===== ИСХОДНЫЙ ТЕКСТ =====
Босоногие люди, торжественно севшие против
друг друга на сияющей поверхности сцены, передают тебе страх Божий и не
решаются нарушить молчание, они знают: мысль изреченная есть ложь. А что
есть звук, если не та же мысль? Как показать современному зрителю гнев
Ахиллеса? Как показать его скорбь по погибшему другу? Хор и герои, среди
которых сидел на сцене Ногон Шумаров, чувствовали каждым нервом, как
острый блестящий меч со свистом рассекает воздух, и только после этого
они с такой же силой, как от удара оружием, начали рассекать
пространство звуками человеческой речи — и это был древний алтайский
кай.
=====
> _КОРОТКАЯ ЗАДАЧА A_
Объясни по исходному тексту, почему босоногие люди на сцене не решаются нарушить молчание. Ответ уложи в одно–три предложения.
===== СОХРАНЁННЫЕ ЗАПИСИ =====
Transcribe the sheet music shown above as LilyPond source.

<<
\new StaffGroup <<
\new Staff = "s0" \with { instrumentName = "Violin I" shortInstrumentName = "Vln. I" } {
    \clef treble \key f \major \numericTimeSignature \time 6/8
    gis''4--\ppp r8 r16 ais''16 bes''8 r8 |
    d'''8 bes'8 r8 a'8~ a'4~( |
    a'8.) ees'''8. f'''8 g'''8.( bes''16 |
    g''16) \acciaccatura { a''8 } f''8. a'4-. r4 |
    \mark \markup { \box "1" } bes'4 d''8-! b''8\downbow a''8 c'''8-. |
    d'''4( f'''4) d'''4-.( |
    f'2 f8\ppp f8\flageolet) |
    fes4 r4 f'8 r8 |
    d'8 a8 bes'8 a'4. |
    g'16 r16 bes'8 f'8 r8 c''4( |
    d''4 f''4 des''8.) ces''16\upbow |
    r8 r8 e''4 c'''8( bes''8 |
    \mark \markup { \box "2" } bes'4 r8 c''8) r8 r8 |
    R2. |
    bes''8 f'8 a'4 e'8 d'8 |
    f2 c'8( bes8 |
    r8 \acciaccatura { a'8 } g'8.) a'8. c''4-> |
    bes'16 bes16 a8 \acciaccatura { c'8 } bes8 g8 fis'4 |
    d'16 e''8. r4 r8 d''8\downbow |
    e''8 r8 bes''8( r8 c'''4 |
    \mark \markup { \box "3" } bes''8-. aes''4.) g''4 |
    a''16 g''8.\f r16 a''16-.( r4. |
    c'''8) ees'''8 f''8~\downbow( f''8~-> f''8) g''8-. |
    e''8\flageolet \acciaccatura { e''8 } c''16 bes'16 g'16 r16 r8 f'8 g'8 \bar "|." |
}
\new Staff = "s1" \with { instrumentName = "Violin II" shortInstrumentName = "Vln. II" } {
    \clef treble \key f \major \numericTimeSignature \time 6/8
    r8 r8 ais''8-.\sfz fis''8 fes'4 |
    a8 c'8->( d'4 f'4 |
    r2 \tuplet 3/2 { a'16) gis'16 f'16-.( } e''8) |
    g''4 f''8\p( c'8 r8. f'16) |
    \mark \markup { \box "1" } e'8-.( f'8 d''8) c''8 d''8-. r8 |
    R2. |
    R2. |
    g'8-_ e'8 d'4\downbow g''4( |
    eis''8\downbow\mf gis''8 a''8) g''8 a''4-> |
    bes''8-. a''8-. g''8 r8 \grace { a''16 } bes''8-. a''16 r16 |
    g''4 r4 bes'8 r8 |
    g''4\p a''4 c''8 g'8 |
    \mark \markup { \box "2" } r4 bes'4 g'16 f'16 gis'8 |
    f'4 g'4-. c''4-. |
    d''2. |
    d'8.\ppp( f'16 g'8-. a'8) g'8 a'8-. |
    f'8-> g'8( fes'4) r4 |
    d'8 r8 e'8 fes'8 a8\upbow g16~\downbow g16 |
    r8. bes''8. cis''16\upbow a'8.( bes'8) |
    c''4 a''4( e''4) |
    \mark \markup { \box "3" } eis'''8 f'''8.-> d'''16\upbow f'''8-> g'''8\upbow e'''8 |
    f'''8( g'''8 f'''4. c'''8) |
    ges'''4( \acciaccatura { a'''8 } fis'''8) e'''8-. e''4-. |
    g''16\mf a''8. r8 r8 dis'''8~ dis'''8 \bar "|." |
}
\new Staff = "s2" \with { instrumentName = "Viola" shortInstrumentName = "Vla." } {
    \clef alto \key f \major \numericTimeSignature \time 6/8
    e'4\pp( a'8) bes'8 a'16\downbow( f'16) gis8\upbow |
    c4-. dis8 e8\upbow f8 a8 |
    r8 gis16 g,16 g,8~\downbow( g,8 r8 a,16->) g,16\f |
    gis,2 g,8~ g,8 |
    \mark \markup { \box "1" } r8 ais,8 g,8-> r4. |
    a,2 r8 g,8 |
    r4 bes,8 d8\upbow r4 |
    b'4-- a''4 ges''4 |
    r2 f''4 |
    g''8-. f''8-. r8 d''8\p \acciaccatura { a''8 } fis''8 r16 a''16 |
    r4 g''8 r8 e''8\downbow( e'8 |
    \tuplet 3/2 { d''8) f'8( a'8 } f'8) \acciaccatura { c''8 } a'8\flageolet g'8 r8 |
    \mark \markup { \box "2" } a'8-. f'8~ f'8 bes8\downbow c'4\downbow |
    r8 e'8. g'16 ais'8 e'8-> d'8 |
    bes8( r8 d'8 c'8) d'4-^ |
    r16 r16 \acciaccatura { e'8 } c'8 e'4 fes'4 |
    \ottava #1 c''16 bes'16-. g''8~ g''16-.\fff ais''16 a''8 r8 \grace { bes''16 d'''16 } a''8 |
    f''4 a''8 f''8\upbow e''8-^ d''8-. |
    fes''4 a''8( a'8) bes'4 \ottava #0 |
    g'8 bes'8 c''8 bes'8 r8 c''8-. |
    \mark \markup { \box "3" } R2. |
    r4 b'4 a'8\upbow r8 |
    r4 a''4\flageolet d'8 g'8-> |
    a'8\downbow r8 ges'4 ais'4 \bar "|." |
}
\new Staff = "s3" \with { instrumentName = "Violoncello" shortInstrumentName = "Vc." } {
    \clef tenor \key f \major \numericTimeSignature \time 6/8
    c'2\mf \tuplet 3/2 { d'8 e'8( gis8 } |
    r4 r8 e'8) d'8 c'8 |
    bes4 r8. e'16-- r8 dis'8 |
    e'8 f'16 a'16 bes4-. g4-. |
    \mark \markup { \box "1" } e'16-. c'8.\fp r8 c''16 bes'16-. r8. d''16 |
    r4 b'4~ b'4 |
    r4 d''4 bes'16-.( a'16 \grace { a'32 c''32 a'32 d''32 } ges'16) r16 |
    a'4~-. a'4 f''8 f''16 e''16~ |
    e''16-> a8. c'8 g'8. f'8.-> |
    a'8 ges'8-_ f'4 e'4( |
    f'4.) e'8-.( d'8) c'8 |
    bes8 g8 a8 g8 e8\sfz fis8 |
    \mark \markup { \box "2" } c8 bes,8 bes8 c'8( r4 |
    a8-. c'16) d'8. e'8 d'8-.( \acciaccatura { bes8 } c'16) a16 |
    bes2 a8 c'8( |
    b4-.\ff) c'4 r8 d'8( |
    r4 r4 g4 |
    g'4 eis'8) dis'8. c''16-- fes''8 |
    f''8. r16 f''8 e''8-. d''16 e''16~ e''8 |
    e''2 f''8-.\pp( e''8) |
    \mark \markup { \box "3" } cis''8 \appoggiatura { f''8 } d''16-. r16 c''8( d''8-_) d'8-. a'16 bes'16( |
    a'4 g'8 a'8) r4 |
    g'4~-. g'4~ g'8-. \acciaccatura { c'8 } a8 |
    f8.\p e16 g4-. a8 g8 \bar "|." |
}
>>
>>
=====
> _КОРОТКАЯ ЗАДАЧА B_
Посчитай, в скольких строках записей встречается строка «mark» с учётом регистра, и напиши только это число.

> _ПИСЬМЕННЫЙ ОТВЕТ A_
Они не решаются нарушить молчание, потому что знают: мысль изреченная есть ложь. А звук, по словам текста, есть та же мысль.

> _ПИСЬМЕННЫЙ ОТВЕТ B_
12